Quotulatiousness

September 27, 2015

QotD: Duelling at German universities

Filed under: Europe, Germany, History — Tags: , , , — Nicholas @ 01:00

The Mensur has been described so often and so thoroughly that I do not intend to bore my readers with any detailed account of it. I merely come forward as an impressionist, and I write purposely the impression of my first Mensur, because I believe that first impressions are more true and useful than opinions blunted by intercourse, or shaped by influence.

[…]

Use blinds one to everything one does not wish to see. Every third German gentleman you meet in the street still bears, and will bear to his grave, marks of the twenty to a hundred duels he has fought in his student days. The German children play at the Mensur in the nursery, rehearse it in the gymnasium. The Germans have come to persuade themselves there is no brutality in it — nothing offensive, nothing degrading. Their argument is that it schools the German youth to coolness and courage. If this could be proved, the argument, particularly in a country where every man is a soldier, would be sufficiently one-sided. But is the virtue of the prize-fighter the virtue of the soldier? One doubts it. Nerve and dash are surely of more service in the field than a temperament of unreasoning indifference as to what is happening to one. As a matter of fact, the German student would have to be possessed of much more courage not to fight. He fights not to please himself, but to satisfy a public opinion that is two hundred years behind the times.

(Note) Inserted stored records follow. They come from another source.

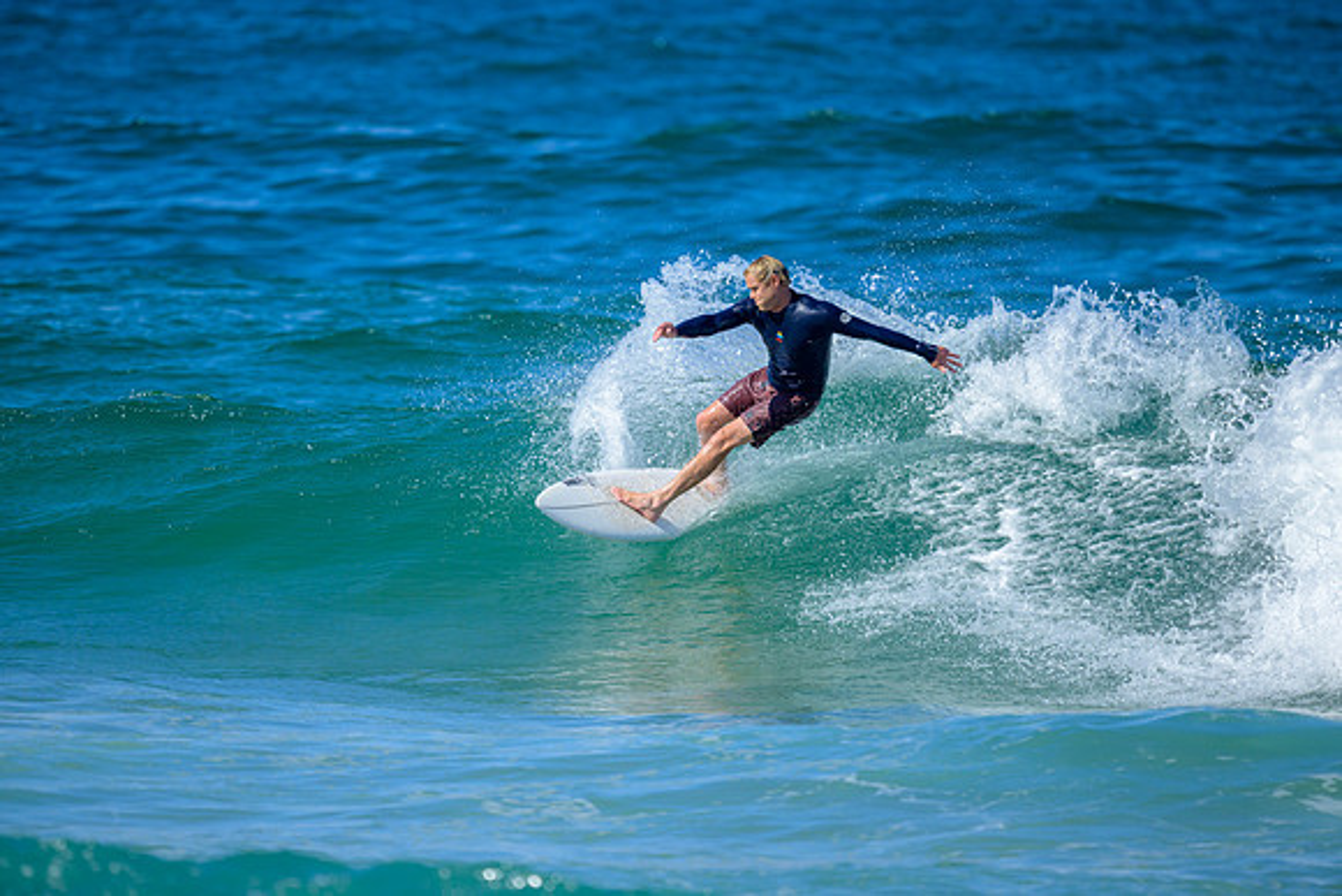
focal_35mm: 800
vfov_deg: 1.7
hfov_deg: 2.6
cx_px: 671
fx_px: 29828
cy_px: 448
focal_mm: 800
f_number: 6.3
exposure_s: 1/2500
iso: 450
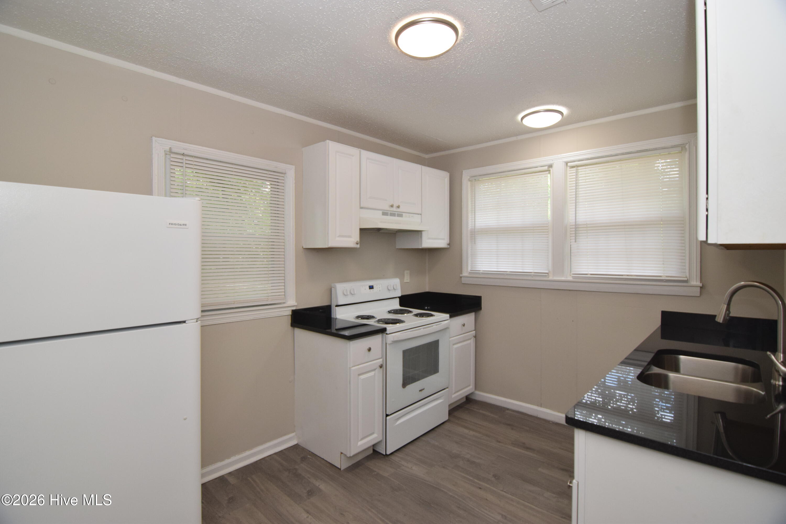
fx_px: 360
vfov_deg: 72.1
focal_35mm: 16
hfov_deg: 95.0
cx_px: 393
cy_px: 262
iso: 800
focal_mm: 11
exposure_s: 1/125
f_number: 5.6
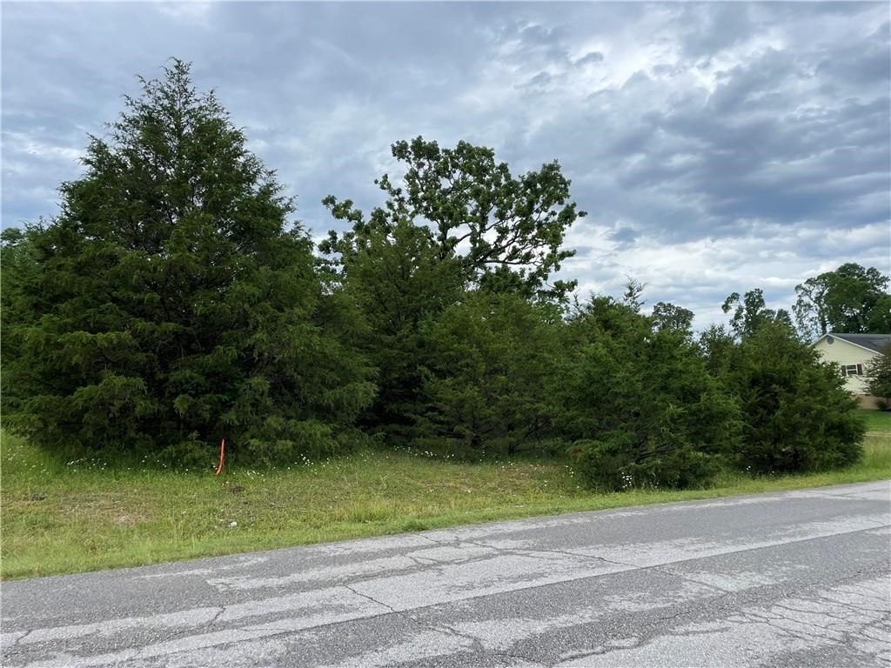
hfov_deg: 67.3
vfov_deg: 53.1
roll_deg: +2.6
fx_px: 669
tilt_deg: +5.8
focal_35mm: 26
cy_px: 334
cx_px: 446
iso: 32
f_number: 1.6
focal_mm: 4.2
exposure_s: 1/1453
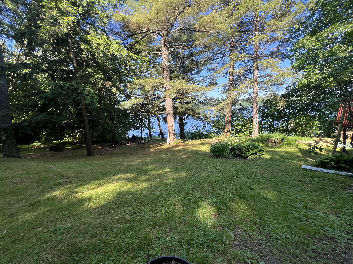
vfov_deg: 89.9
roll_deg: +2.9
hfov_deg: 106.2
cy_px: 132
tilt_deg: -7.4
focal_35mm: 13
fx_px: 133
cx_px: 176
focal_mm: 1.57
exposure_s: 1/294
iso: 32
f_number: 1.8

All the Mensur does is to brutalise him. There may be skill displayed — I am told there is, — but it is not apparent. The mere fighting is like nothing so much as a broadsword combat at a Richardson’s show; the display as a whole a successful attempt to combine the ludicrous with the unpleasant. In aristocratic Bonn, where style is considered, and in Heidelberg, where visitors from other nations are more common, the affair is perhaps more formal. I am told that there the contests take place in handsome rooms; that grey-haired doctors wait upon the wounded, and liveried servants upon the hungry, and that the affair is conducted throughout with a certain amount of picturesque ceremony. In the more essentially German Universities, where strangers are rare and not much encouraged, the simple essentials are the only things kept in view, and these are not of an inviting nature.

Indeed, so distinctly uninviting are they, that I strongly advise the sensitive reader to avoid even this description of them. The subject cannot be made pretty, and I do not intend to try.

The room is bare and sordid; its walls splashed with mixed stains of beer, blood, and candle-grease; its ceiling, smoky; its floor, sawdust covered. A crowd of students, laughing, smoking, talking, some sitting on the floor, others perched upon chairs and benches form the framework.

In the centre, facing one another, stand the combatants, resembling Japanese warriors, as made familiar to us by the Japanese tea-tray. Quaint and rigid, with their goggle-covered eyes, their necks tied up in comforters, their bodies smothered in what looks like dirty bed quilts, their padded arms stretched straight above their heads, they might be a pair of ungainly clockwork figures. The seconds, also more or less padded — their heads and faces protected by huge leather-peaked caps, — drag them out into their proper position. One almost listens to hear the sound of the castors. The umpire takes his place, the word is given, and immediately there follow five rapid clashes of the long straight swords. There is no interest in watching the fight: there is no movement, no skill, no grace (I am speaking of my own impressions.) The strongest man wins; the man who, with his heavily-padded arm, always in an unnatural position, can hold his huge clumsy sword longest without growing too weak to be able either to guard or to strike.

The whole interest is centred in watching the wounds. They come always in one of two places — on the top of the head or the left side of the face. Sometimes a portion of hairy scalp or section of cheek flies up into the air, to be carefully preserved in an envelope by its proud possessor, or, strictly speaking, its proud former possessor, and shown round on convivial evenings; and from every wound, of course, flows a plentiful stream of blood. It splashes doctors, seconds, and spectators; it sprinkles ceiling and walls; it saturates the fighters, and makes pools for itself in the sawdust. At the end of each round the doctors rush up, and with hands already dripping with blood press together the gaping wounds, dabbing them with little balls of wet cotton wool, which an attendant carries ready on a plate. Naturally, the moment the men stand up again and commence work, the blood gushes out again, half blinding them, and rendering the ground beneath them slippery. Now and then you see a man’s teeth laid bare almost to the ear, so that for the rest of the duel he appears to be grinning at one half of the spectators, his other side, remaining serious; and sometimes a man’s nose gets slit, which gives to him as he fights a singularly supercilious air.

As the object of each student is to go away from the University bearing as many scars as possible, I doubt if any particular pains are taken to guard, even to the small extent such method of fighting can allow. The real victor is he who comes out with the greatest number of wounds; he who then, stitched and patched almost to unrecognition as a human being, can promenade for the next month, the envy of the German youth, the admiration of the German maiden. He who obtains only a few unimportant wounds retires sulky and disappointed.

Jerome K. Jerome, Three Men on the Bummel, 1914.